■ WHAT YOU WILL DO:
- a) Answer these questions from the segmentation fault thread, one per line:
(i) Which PostgreSQL version was the server running?
(ii) What core file size did the ulimit -a output report?
(iii) In which directory does Craig Ringer say to check for a core file?
- b) Reproduce the passage of the segmentation fault thread from "So I assume" up to and including "a core dump.".
- c) Give every distinct time of day that appears in the segmentation fault thread, one per line.

■ READING TEXT:

+-------+

Обсуждение: Segmentation fault

Поиск
Список
Период
Сортировка

Segmentation fault

От
Amod Pandey
Дата:
Server stopped due to Segmentation Fault. Server was running successfully for an year.

PostgreSQL: 9.0.3

from /var/log/messages

Jul 18 19:00:03 ip-10-136-22-193 kernel: [18643442.660032] postgres[6818]: segfault at 170a8c6f ip 000000000044c94d sp 00007fff9fee5b80 error 4 in postgres[400000+495000]

from pg log

LOG:  server process (PID 6818) was terminated by signal 11: Segmentation fault
LOG:  terminating any other active server processes

Please suggest if there is a way to find out the issue.

Suggestions to avoid.

Regards
Amod

Re: Segmentation fault

От
Craig Ringer
Дата:
On 07/19/2012 12:37 AM, Amod Pandey wrote:
Server stopped due to Segmentation Fault. Server was running successfully for an year.

PostgreSQL: 9.0.3

from /var/log/messages

Jul 18 19:00:03 ip-10-136-22-193 kernel: [18643442.660032] postgres[6818]: segfault at 170a8c6f ip 000000000044c94d sp 00007fff9fee5b80 error 4 in postgres[400000+495000]

from pg log

LOG:  server process (PID 6818) was terminated by signal 11: Segmentation fault
LOG:  terminating any other active server processes

Please suggest if there is a way to find out the issue.

Did the crash produce a core file ?

You haven't mentioned what Linux distro or kernel version you're on, and defaults vary. Look in your PostgreSQL datadir and see if there are any files with "core" in the name.

Unfortunately most Linux distros default to not producing core files. Without a core file it'll be nearly impossible because the segfault message reported by the kernel only contains the instruction pointer and stack pointer. The stack pointer is invalid and useless without a core file, and with address space layout randomisation active the instruction pointer offsets are all randomised for each execution, so the ip doesn't tell you much on ASLR systems either.

If you can show more of the PostgreSQL logs from around the incident that would possibly be helpful.

--
Craig Ringer

Re: Segmentation fault

От
Craig Ringer
Дата:
On 07/19/2012 01:52 PM, Amod Pandey wrote:
Thank you Craig for explaining in such a detail. I am adding more information and would see what more I can add,

$ulimit -a
core file size          (blocks, -c) 0

So I assume there to be no core dump file.
Quite likely. Limits are inherited down process trees, so there's no guarantee that PostgreSQL's ulimit also prevented core file generation. However I haven't seen any distro configure a non-zero ulimit for PostgreSQL or other system services explicitly, so it's pretty darn likely to be zero, though.

Just check for a core file in the PostgreSQL data dir. If there is one, the Pg ulimit obviously wasn't zero. If there isn't, then given that Pg's working directory is always the datadir, chances are the ulimit prevented a core dump.

+-------+

■ SOURCE MATERIAL:
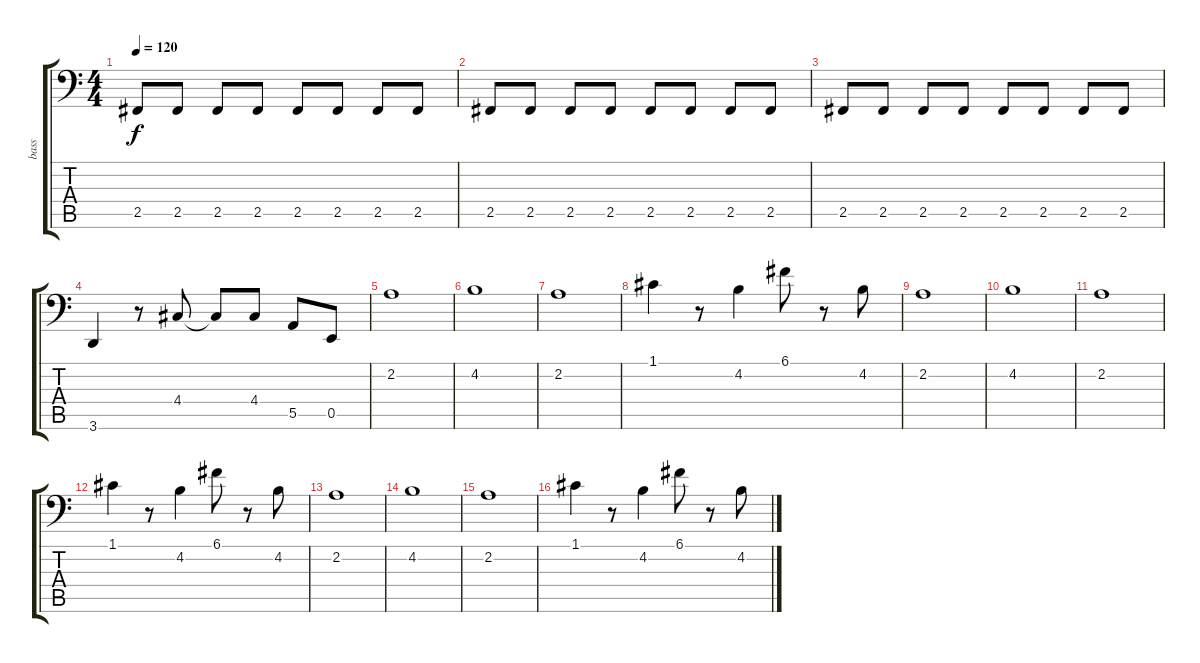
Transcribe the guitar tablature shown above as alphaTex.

+-------+

■ CORRECT ANSWERS:
- a)
(i) 9.0.3
(ii) 0
(iii) The PostgreSQL data directory (datadir)

- b)
So I assume there to be no core dump file.
Quite likely. Limits are inherited down process trees, so there's no guarantee that PostgreSQL's ulimit also prevented core file generation. However I haven't seen any distro configure a non-zero ulimit for PostgreSQL or other system services explicitly, so it's pretty darn likely to be zero, though.

Just check for a core file in the PostgreSQL data dir. If there is one, the Pg ulimit obviously wasn't zero. If there isn't, then given that Pg's working directory is always the datadir, chances are the ulimit prevented a core dump.

- c)
19:00:03
12:37 AM
01:52 PM